Example 5 Accelerated Test
(40) According to Guidelines for the stability test of raw materials and preparations (Chinese Pharmacopoeia, 2015, 4th edition, general rules 9001), the accelerated test of crystalline form I was practiced as follows:
(41) Medicinal low density polyethylene bag (the size was 140*120*0.104 mm.sup.3, the manufacture was Tianjin Litian Medicine Packing Material Co., Ltd, and the batch number was 121238.) was used as inner package material, and the bag was sealed by nylon cable ties; and paper tube was used as a packaging material. The packaged samples were placed in a constant temperature and humidity test chamber (402 C./75%5% RH) for six months for accelerated test. Sampling at the end of 1, 2, 3 or 6 months for testing the moisture content of the sample by using karl fischer titration, the content of impurities was measured by HPLC.
(42) The test results were shown in table 7.
(43) TABLE-US-00007 TABLE 7 Results of Accelerated test Project Moisture (%) Impurities (total impurities, %) Time 0 day 2.79 0.18 One month 2.92 0.18 Two months 2.87 0.17 Three months 3.09 0.18 Six months 2.86 0.17
(44) Conclusions:
(45) (1) Impurity had no obvious change in the progress of accelerated test, and the property of sample was stable under the packaging condition, without degradation.
(46) (2) Moisture had no obvious change in the progress of accelerated test, and the sample wasn't hygroscopic under the packaging condition.
(47) The results of the accelerated test showed that, the quality of crystalline form I of 4-[(3-chloro-4-fluorophenyl)amino]-7-methoxy-6-[3-[(1R,6S)-2,5-dioxa-8-azabicyclo[4.3.0]nonan-8-yl]propoxy]quinazoline dimethanesulfonate monohydrate was stable under the accelerated test condition for six months using medicinal low density polyethylene bag as inner package material.
(48) The foregoing has described the invention including basic instructions. Any equivalent alterations according the technology of the present invention that would be apparent to the skilled person are within the scope of the invention.
(49) Reference throughout this specification to an embodiment, some embodiments, one embodiment, another example, an example, a specific examples, or some examples, means that a particular feature, structure, material, or characteristic described in connection with the embodiment or example is included in at least one embodiment or example of the present disclosure. Thus, the appearances of the phrases such as in some embodiments, in one embodiment, in an embodiment, in another example, in an example, in a specific examples, or in some examples, in various places throughout this specification are not necessarily referring to the same embodiment or example of the present disclosure. Furthermore, the particular features, structures, materials, or characteristics may be combined in any suitable manner in one or more embodiments or examples. In addition, those skilled in the art can integrate and combine different embodiments, examples or the features of them as long as they are not contradictory to one another.
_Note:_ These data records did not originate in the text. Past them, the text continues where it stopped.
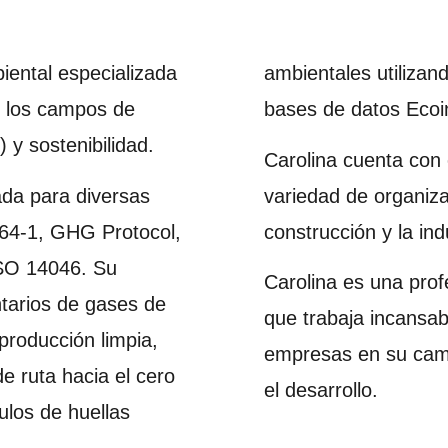
iental especializada
ambientales utiliza
en los campos de
bases de datos Ecoin
 y sostenibilidad.
Carolina cuenta con
cada para diversas
variedad de organiza
64-1, GHG Protocol,
construcción y la ind
SO 14046. Su
Carolina es una prof
ntarios de gases de
que trabaja incansa
producción limpia,
empresas en su camin
e ruta hacia el cero
el desarrollo.
ulos de huellas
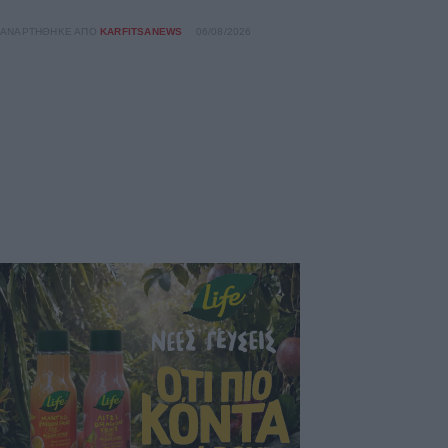
ΑΝΑΡΤΉΘΗΚΕ ΑΠΌ
KARFITSANEWS
06/08/2026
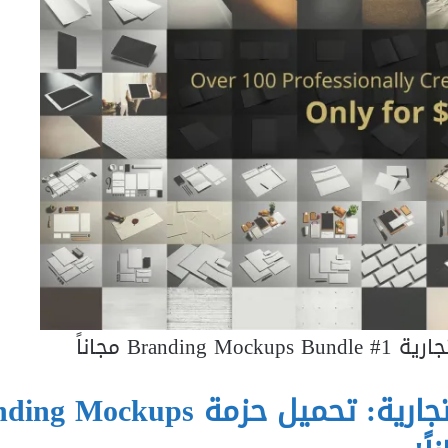
Bran مجاناً
المكتبة الشاملة لعرض الهويات التجارية: تحميل حزمة ps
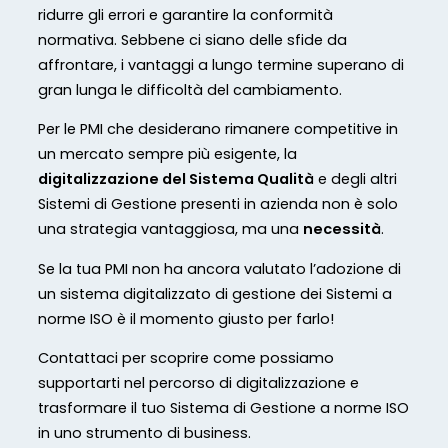
ridurre gli errori e garantire la conformità
normativa. Sebbene ci siano delle sfide da
affrontare, i vantaggi a lungo termine superano di
gran lunga le difficoltà del cambiamento.
Per le PMI che desiderano rimanere competitive in
un mercato sempre più esigente, la
digitalizzazione del Sistema Qualità
e degli altri
Sistemi di Gestione presenti in azienda non è solo
una strategia vantaggiosa, ma una
necessità
.
Se la tua PMI non ha ancora valutato l’adozione di
un sistema digitalizzato di gestione dei Sistemi a
norme ISO è il momento giusto per farlo!
Contattaci per scoprire come possiamo
supportarti nel percorso di digitalizzazione e
trasformare il tuo Sistema di Gestione a norme ISO
in uno strumento di business.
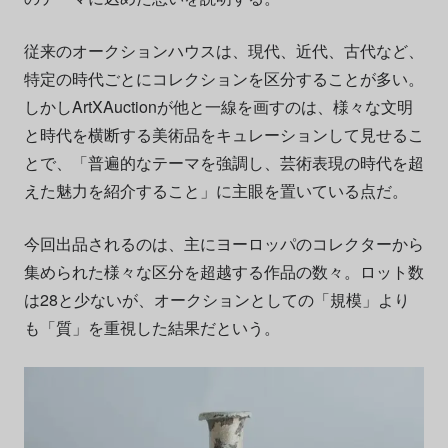
従来のオークションハウスは、現代、近代、古代など、
特定の時代ごとにコレクションを区分することが多い。
しかし
ArtXAuctionが他と一線を画すのは、様々な
文明
と時代を横断する美術品をキュレーションして見せるこ
とで、「普遍的なテーマを強調し、芸術表現の時代を超
えた魅力を紹介すること」に主眼を置いている点だ。
今回出品されるのは、主にヨーロッパのコレクターから
集められた様々な区分を超越する作品の数々。
ロット数
は28と少ないが、オークションとしての「規模」より
も「質」を重視した結果だという。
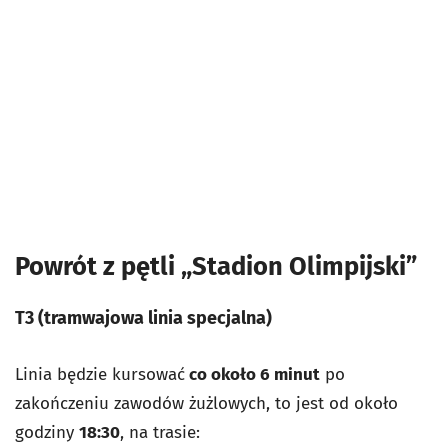
Powrót z pętli „Stadion Olimpijski”
T3
(tramwajowa linia specjalna)
Linia będzie kursować
co około 6 minut
po
zakończeniu zawodów żużlowych, to jest od około
godziny
18:30
, na trasie:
(50) Although explanatory embodiments have been shown and described, it would be appreciated by those skilled in the art that the above embodiments cannot be construed to limit the present disclosure, and changes, alternatives, and modifications can be made in the embodiments without departing from spirit, principles and scope of the present disclosure.